*Exercise prompt*
Extract each line below that contains the string "Themen".
++++++++++
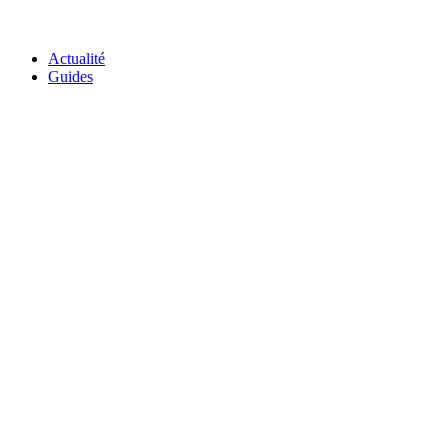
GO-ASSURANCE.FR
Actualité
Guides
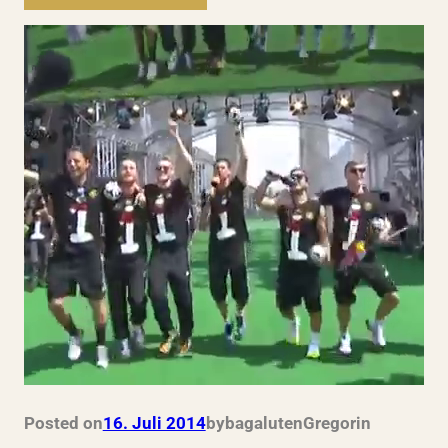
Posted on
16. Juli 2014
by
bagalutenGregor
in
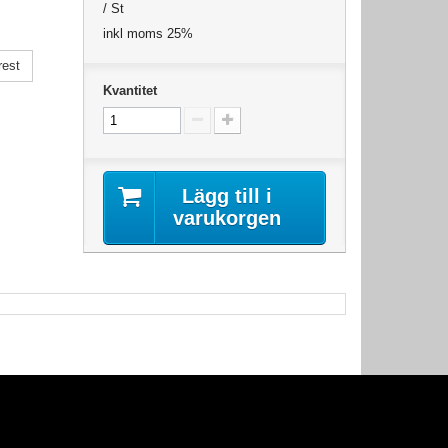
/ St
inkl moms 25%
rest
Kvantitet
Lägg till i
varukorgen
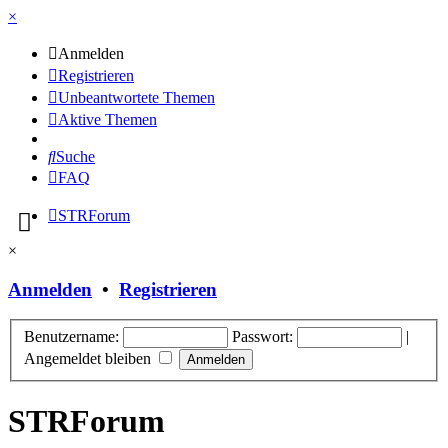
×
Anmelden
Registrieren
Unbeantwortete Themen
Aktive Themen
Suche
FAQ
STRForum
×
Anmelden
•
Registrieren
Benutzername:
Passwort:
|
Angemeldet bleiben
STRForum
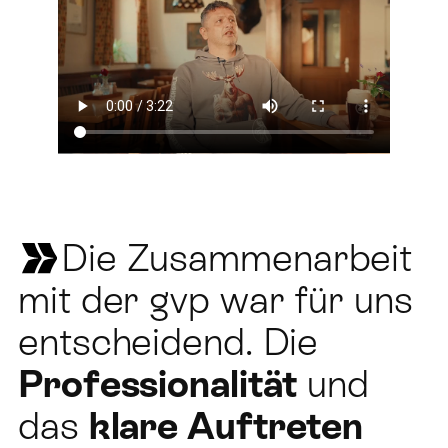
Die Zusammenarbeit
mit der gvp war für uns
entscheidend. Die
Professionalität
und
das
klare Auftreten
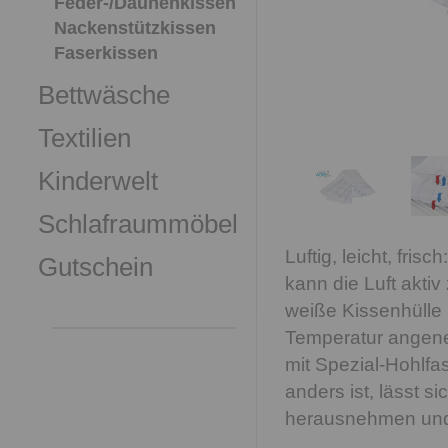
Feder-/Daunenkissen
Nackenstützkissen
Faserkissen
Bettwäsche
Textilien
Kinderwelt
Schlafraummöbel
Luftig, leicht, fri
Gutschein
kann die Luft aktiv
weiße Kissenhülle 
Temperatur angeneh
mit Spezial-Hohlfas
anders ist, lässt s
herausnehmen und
++++++++++
*Your response*
Unbeantwortete Themen
Aktive Themen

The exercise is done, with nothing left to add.